I notice that no one ever brought the Candor girl I warned to the elevator bank, which means she must have gotten away. Good.
Eric clasps his hands behind his back and begins to pace, back and forth, before the line of Divergent.
“My orders are to take only two of you back to Erudite headquarters for testing,” says Eric. “The rest of you are to be executed. There are several ways to determine who among you will be least useful to us.”
His footsteps slow when he approaches me. I tense my fingers, about to grab the knife handle, but he doesn’t come close enough. He keeps walking and stops in front of the boy to my left.
“The brain finishes developing at age twenty-five,” says Eric. “Therefore your Divergence is not completely developed.”
He lifts his gun and fires.
A strangled scream leaps out of my body as the boy slumps to the ground, and I squeeze my eyes shut. Every muscle in my body strains toward him, but I hold myself back. Wait, wait, wait. I can’t think of the boy. Wait. I force my eyes open and blink tears from them.
My scream accomplished one thing: now Eric stands in front of me, smiling. I caught his attention.

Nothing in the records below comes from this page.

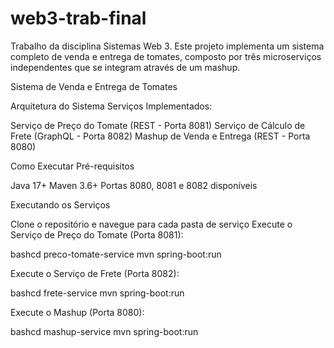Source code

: # web3-trab-final
Trabalho da disciplina Sistemas Web 3. Este projeto implementa um sistema completo de venda e entrega de tomates, composto por três microserviços independentes que se integram através de um mashup.

Sistema de Venda e Entrega de Tomates

Arquitetura do Sistema
Serviços Implementados:

Serviço de Preço do Tomate (REST - Porta 8081)
Serviço de Cálculo de Frete (GraphQL - Porta 8082)
Mashup de Venda e Entrega (REST - Porta 8080)

Como Executar
Pré-requisitos

Java 17+
Maven 3.6+
Portas 8080, 8081 e 8082 disponíveis

Executando os Serviços

Clone o repositório e navegue para cada pasta de serviço
Execute o Serviço de Preço do Tomate (Porta 8081):

bashcd preco-tomate-service
mvn spring-boot:run

Execute o Serviço de Frete (Porta 8082):

bashcd frete-service
mvn spring-boot:run

Execute o Mashup (Porta 8080):

bashcd mashup-service
mvn spring-boot:run
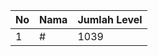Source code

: | No | Nama            | Jumlah Level |
|----|-----------------|--------------|
| 1  | #    |    1039        |
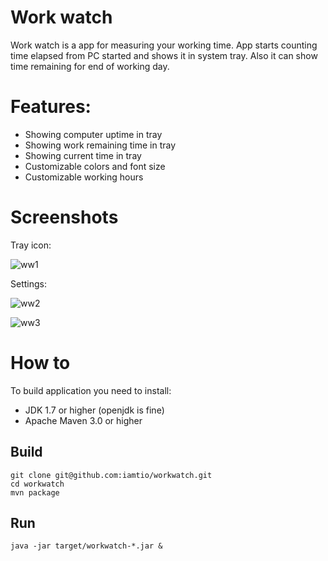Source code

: # Work watch
Work watch is a app for measuring your working time.
App starts counting time elapsed from PC started and shows it in system tray.
Also it can show time remaining for end of working day.

# Features:
- Showing computer uptime in tray
- Showing work remaining time in tray
- Showing current time in tray
- Customizable colors and font size
- Customizable working hours

# Screenshots
Tray icon:

![ww1](https://cloud.githubusercontent.com/assets/597141/8105614/52dee40a-1043-11e5-81ce-6cc97fa04371.png)

Settings:

![ww2](https://cloud.githubusercontent.com/assets/597141/8105652/a353a98e-1043-11e5-917e-8bb09d751bd6.png)

![ww3](https://cloud.githubusercontent.com/assets/597141/8105654/ac43396a-1043-11e5-8507-fa544c5cca3d.png)

# How to
To build application you need to install:
- JDK 1.7 or higher (openjdk is fine)
- Apache Maven 3.0 or higher

## Build

    git clone git@github.com:iamtio/workwatch.git
    cd workwatch
    mvn package
    
## Run

    java -jar target/workwatch-*.jar &
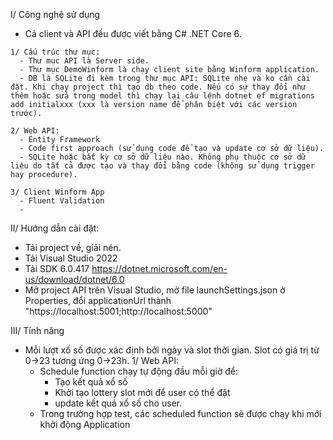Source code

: I/ Công nghệ sử dụng
   - Cả client và API đều được viết bằng C# .NET Core 6.

    1/ Cấu trúc thư mục:
      - Thư mục API là Server side.
      - Thư mục DemoWinform là chạy client site bằng Winform application.
      - DB là SQLite đi kèm trong thư mục API: SQLite nhẹ và ko cần cài đặt. Khi chạy project thì tạo db theo code. Nếu có sự thay đổi như thêm hoặc sửa trong model thì chạy lại câu lệnh dotnet ef migrations add initialxxx (xxx là version name để phân biệt với các version trước).

    2/ Web API:
      - Entity Framework
      - Code first approach (sử dụng code để tạo và update cơ sở dữ liệu).
      - SQLite hoặc bất kỳ cơ sở dữ liệu nào. Không phụ thuộc cơ sở dữ liệu do tất cả được tạo và thay đổi bằng code (không sử dụng trigger hay procedure).
      
    3/ Client Winform App
      - Fluent Validation
      - 
   
II/ Hướng dẫn cài đặt:
  - Tải project về, giải nén.
  - Tải Visual Studio 2022
  - Tải SDK 6.0.417 https://dotnet.microsoft.com/en-us/download/dotnet/6.0
  - Mở project API trên Visual Studio, mở file launchSettings.json ở Properties, đổi applicationUrl thành "https://localhost:5001;http://localhost:5000"


III/ Tính năng
- Mỗi lượt xố số được xác định bởi ngày và slot thời gian. Slot có giá trị từ 0->23 tương ứng 0->23h.
    1/ Web API:
     - Schedule function chạy tự động đầu mỗi giờ để:
        - Tạo kết quả xổ số
        - Khởi tạo lottery slot mới để user có thể đặt
        - update kết quả xổ số cho user.
     - Trong trường hợp test, các scheduled function sẽ được chạy khi mới khởi động Application
    
   

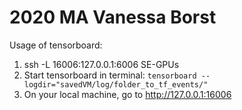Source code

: # 2020 MA Vanessa Borst

Usage of tensorboard:
1. ssh -L 16006:127.0.0.1:6006 SE-GPUs
2. Start tensorboard in terminal: `tensorboard --logdir="savedVM/log/folder_to_tf_events/"`
3. On your local machine, go to http://127.0.0.1:16006 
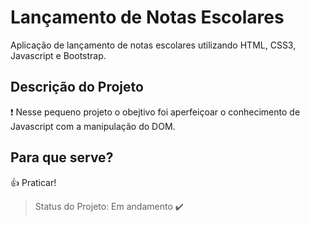 # Lançamento de Notas Escolares
Aplicação de lançamento de notas escolares utilizando HTML, CSS3, Javascript e Bootstrap.

## Descrição do Projeto
:exclamation: Nesse pequeno projeto o obejtivo foi aperfeiçoar o conhecimento de Javascript com a manipulação do DOM.

## Para que serve?

:+1: Praticar! 

> Status do Projeto: Em andamento :heavy_check_mark:

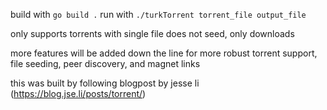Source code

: build with `go build .`
run with `./turkTorrent torrent_file output_file`

only supports torrents with single file
does not seed, only downloads

more features will be added down the line for more robust torrent support, file seeding, peer discovery, and magnet links

this was built by following blogpost by jesse li (https://blog.jse.li/posts/torrent/)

“You are also rather young,” he says. “Nowhere near finished developing.”
He steps toward me. My fingertips inch closer to the knife handle.
“Most of the Divergent get two results in the aptitude test. Some only get one. No one has ever gotten three, not because of aptitude, but simply because in order to get that result, you have to refuse to choose something,” he says, moving closer still. I tilt my head back to look at him, at all the metal gleaming in his face, at his empty eyes.
“My superiors suspect that you got two, Tris,” he says. “They don’t think you’re that complex—just an even blend of Abnegation and Dauntless—selfless to the point of idiocy. Or is that brave to the point of idiocy?”
I close my hand around the knife handle and squeeze. He leans closer.
“Just between you and me . . . I think you might have gotten three, because you’re the kind of bullheaded person who would refuse to make a simple choice just because she was told to,” he says. “Care to enlighten me?”
I lurch forward, pulling my hand out of my pocket. I close my eyes as I thrust the blade up and toward him. I don’t want to see his blood.